Camino Francés Tag 9 – Abends ein Eis für’s Gemüt

18. Oktober 2018 – Los Arcos – Logroño (29,0 km)

Die Casa Austria hat ihre besten Tage wohl hinter sich. Schön, dass es Weißbier gibt, aber der im gelben Pilgerführer noch als „sehr schön“ beschriebene Hof ist komplett mit altem Kram vollgestellt und die Sitzmöbel sind zumeist jenseits jeder Reparaturmöglichkeit. Wenigstens war der Schlafsaal sauber und das Bett einigermaßen bequem. Der Hospitalero war nach seinem Vortrag bei mir eh untendurch.

Mit mir waren unter anderem zwei Damen aus Deutschland im Schlafsaal – ständig am schnattern, architektonisch dies, kunsthistorisch das und um 9 Uhr hatte das Licht aus zu sein. Selbst für ein „hallo“ hat es nicht gereicht, als sie in den Schlafsaal geschneit sind.

Ich habe heute doch die knapp 30 km (zumindest laut Pilgerführer, gefühlt waren es eher 35) bis nach Logroño in Angriff genommen. War früh wach, da bin ich gleich los. Gegen 13 Uhr war ich schon in Viana, da hielt ich es für eine tolle Idee, die restlichen 7 km bis Logroño auch gleich noch mitzunehmen, zumal der Ort eine einzige Baustelle ist. Fehler! Nicht wegen der Länge, aber es ging am Ende zu großen Teilen über Asphalt und Beton durch Gewerbegebiete, furchtbar. Irgendwann ging es sanft bergab in Richtung einer Unterführung, alles supi.

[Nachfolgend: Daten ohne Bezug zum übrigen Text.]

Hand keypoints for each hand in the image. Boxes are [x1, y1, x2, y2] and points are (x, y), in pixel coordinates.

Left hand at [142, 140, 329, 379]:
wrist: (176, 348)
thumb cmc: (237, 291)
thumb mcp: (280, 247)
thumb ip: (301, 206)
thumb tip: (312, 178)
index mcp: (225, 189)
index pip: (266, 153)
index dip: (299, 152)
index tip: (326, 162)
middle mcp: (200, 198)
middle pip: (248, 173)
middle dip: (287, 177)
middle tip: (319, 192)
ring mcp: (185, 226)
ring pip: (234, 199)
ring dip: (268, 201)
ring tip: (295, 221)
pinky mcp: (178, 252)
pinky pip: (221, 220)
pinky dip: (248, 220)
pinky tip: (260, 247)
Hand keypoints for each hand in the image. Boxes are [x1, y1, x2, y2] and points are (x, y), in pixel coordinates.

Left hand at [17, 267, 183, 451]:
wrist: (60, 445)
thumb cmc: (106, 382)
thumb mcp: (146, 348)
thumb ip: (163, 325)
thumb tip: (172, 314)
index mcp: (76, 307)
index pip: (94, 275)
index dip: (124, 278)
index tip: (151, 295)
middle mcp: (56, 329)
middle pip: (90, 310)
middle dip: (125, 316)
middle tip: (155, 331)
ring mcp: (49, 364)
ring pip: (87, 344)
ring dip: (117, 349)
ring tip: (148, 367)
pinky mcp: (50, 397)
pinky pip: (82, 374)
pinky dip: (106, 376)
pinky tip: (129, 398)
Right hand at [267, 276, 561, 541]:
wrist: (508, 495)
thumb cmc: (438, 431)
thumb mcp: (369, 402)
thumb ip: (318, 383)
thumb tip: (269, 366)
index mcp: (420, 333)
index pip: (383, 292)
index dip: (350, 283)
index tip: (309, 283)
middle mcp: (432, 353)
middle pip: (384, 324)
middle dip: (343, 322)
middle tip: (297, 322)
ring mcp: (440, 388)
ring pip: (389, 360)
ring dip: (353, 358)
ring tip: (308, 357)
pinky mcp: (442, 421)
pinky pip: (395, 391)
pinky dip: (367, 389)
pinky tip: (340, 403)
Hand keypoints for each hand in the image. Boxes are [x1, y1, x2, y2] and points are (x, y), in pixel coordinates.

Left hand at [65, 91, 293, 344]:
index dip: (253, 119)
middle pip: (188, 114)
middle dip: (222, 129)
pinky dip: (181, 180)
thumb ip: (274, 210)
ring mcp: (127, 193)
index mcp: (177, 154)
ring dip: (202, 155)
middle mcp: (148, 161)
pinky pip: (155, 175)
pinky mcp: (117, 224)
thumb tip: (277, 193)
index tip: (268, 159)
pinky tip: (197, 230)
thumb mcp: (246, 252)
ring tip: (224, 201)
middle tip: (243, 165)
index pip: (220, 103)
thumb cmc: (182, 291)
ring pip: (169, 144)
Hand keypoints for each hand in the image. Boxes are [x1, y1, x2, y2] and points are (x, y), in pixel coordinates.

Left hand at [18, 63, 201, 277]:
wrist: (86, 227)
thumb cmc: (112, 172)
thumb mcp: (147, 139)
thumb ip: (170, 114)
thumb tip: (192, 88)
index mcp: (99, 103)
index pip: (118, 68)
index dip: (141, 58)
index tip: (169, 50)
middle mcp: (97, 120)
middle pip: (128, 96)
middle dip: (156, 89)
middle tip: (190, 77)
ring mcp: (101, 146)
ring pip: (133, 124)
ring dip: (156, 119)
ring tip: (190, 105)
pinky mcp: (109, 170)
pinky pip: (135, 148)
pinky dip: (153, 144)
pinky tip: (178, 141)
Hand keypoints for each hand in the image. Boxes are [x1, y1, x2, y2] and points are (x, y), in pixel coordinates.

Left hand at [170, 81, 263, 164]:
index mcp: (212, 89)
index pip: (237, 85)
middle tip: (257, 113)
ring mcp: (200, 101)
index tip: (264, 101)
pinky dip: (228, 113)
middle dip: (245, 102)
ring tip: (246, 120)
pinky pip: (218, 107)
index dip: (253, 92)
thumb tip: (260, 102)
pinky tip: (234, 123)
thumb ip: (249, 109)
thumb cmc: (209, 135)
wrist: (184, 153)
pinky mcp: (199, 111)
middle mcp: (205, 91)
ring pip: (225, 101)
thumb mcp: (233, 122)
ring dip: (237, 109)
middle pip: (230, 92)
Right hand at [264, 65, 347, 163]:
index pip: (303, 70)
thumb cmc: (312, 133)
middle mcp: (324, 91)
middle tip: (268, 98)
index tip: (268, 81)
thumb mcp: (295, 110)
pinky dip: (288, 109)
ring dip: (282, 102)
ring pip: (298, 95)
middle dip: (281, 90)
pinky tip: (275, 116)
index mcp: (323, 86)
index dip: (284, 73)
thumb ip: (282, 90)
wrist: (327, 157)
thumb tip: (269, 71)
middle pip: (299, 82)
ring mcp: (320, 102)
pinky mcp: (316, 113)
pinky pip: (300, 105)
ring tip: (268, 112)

Aber wenn man da durch ist, steht man am anderen Ende vor einem wirklich steilen Anstieg (So zumindest in meiner Erinnerung, da gleicht das Hügelchen dem Mount Everest…). Helle Freude, aber sowas von. Psychologisch für den Hintern. Komischerweise musste ich beim Kampf nach oben daran denken, dass das für die Kiddies aus Logroño bestimmt eine super Abfahrt zum Schlittenfahren ist.

Habe mir eine etwas abseits gelegene Herberge ausgesucht. Ist zwar nicht um die Ecke des Stadtzentrums, ich musste gleich nach der Brücke über den Ebro nach links abbiegen, aber dafür durfte ich mir mein Bett aussuchen, weil ich der erste war. Dazu hatte ich dann auch gleich ein Doppelbett, weil „heute sowieso nicht so viele kommen“. Hospitalera Maria hat mich auch gleich unaufgefordert mit allen wichtigen Details versorgt. Aber ich wollte nicht unhöflich sein, nur weil ich schon weiß, wie ein Wasserhahn funktioniert. Die Stadt werde ich mir aber heute nicht mehr anschauen, ich kann und will keinen Meter mehr gehen.

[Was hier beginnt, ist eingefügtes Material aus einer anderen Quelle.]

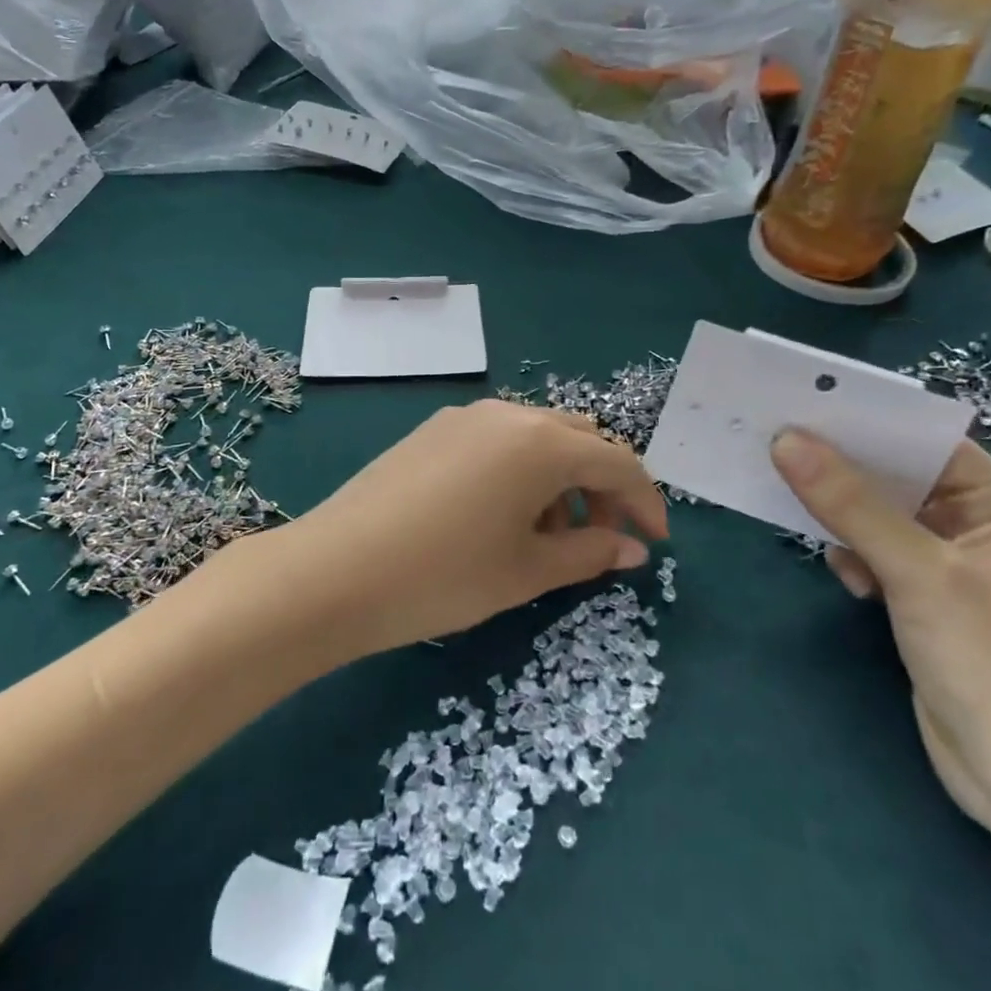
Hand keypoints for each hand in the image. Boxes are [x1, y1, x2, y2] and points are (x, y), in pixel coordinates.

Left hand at [273, 400, 668, 659]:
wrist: (335, 570)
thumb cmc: (445, 576)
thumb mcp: (526, 571)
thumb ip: (588, 553)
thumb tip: (631, 549)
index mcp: (541, 442)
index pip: (618, 462)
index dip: (645, 503)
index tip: (655, 544)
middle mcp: (507, 415)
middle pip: (579, 439)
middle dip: (601, 486)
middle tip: (600, 539)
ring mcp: (464, 418)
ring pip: (536, 438)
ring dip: (559, 479)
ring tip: (547, 537)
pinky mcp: (432, 431)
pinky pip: (497, 441)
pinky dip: (520, 471)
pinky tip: (500, 516)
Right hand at [771, 430, 990, 839]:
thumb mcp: (919, 573)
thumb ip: (850, 504)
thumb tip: (787, 441)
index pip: (927, 442)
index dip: (867, 421)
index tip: (802, 404)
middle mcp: (978, 529)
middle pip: (898, 478)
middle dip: (842, 467)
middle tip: (777, 445)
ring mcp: (952, 569)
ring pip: (881, 517)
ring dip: (842, 513)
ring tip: (795, 505)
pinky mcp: (927, 604)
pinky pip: (878, 555)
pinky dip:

Für morgen habe ich mir vorgenommen, nur eine kurze Etappe von etwa 12 km zu laufen, bis Navarrete. Das wäre ein schönes Ziel mit ausreichend Auswahl, was Herbergen angeht. Aber mal schauen, wie es sich morgen läuft. Heute war es mir zum Nachmittag hin einfach viel zu warm. Das hat das Ganze dann doch ein kleines bisschen unentspannt gemacht, aber unterm Strich war es noch absolut im Rahmen.

Auf dem Weg nach Logroño habe ich mir von Maria (nicht die Maria aus der Herberge), einer der „Camino-Berühmtheiten“ noch einen Stempel für meinen Pilgerpass abgeholt. Die Stadt schon in Sichtweite, taucht ihr kleiner, unscheinbarer Stand irgendwann rechts am Wegesrand auf. Eigentlich wollte ich auch noch ein kleines Souvenir kaufen, aber was die Preisgestaltung angeht, war mir Maria dann doch zu geschäftstüchtig.

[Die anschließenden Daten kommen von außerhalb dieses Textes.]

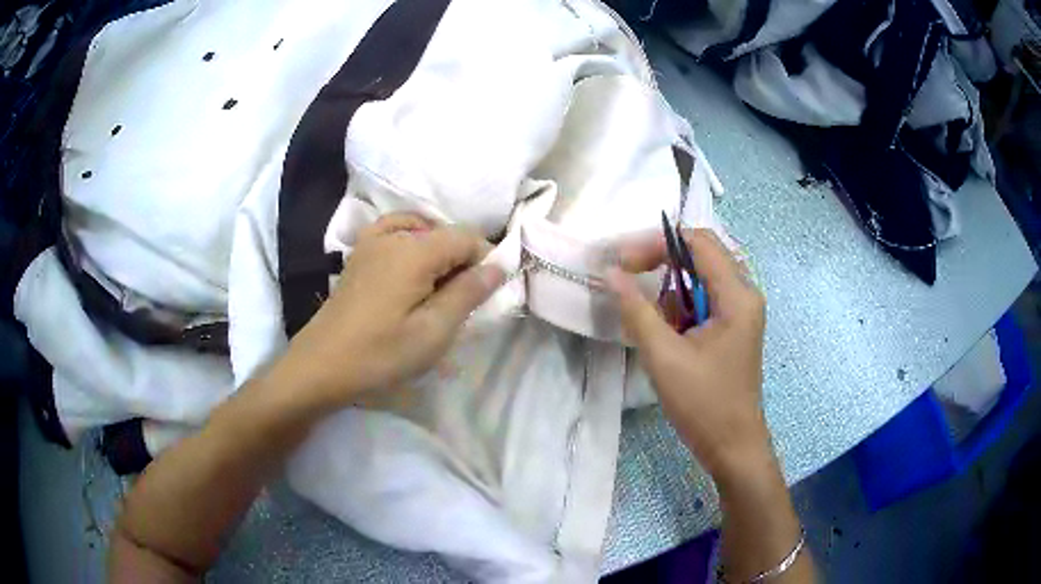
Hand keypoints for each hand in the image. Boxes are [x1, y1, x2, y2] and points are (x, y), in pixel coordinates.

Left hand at [276, 213, 504, 410]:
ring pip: (421, 232)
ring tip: (439, 289)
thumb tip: (498, 265)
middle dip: (462, 260)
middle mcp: (393, 235)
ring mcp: (371, 241)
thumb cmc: (380, 354)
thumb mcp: (433, 332)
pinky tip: (411, 268)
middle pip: (444, 233)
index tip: (487, 293)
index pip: (466, 237)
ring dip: (439, 254)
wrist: (321, 365)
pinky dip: (411, 241)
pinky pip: (394, 232)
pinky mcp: (359, 254)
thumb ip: (468, 293)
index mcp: (414, 250)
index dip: (485, 260)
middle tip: (462, 302)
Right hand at [606, 229, 769, 477]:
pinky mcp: (734, 328)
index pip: (698, 242)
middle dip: (661, 260)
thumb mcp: (664, 357)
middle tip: (627, 276)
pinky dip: (681, 308)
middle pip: (701, 254)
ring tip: (654, 323)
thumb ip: (637, 310)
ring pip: (701, 278)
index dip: (658, 243)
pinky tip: (669, 336)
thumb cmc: (703, 404)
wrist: (733, 446)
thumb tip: (611, 272)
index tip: (623, 261)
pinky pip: (704, 300)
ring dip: (671, 290)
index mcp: (737, 296)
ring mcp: (742, 312)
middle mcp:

2 Gedanken zu “Camino Francés Tag 9 – Abends ein Eis für’s Gemüt

  1. Audrey im Wanderland – Bloggerin bei Audrey im Wanderland, meinem Fernwanderblog, auf dem ich fast 2.500 erwanderte Kilometer Etappe für Etappe zum Leben erwecke. Nach dem „Prinzip Lindenstraßen“ gibt es jeden Sonntag einen neuen Tagesbericht zum Nachlesen.
    Audrey im Wanderland

    Sie ist wieder da! Nach Maria haben wir uns vergeblich umgesehen und auch das andere Camino-Maskottchen (der Typ, der sich als traditioneller Pilger verkleidet) war spurlos verschwunden

    1. Maskottchen finde ich gut 😀
      Ich habe mich mit einigen Pilgern über ihn unterhalten – von Papa Schlumpf über Gandalf bis Papa Kelly war alles dabei. Nur unter Marcellino kannte ihn niemand.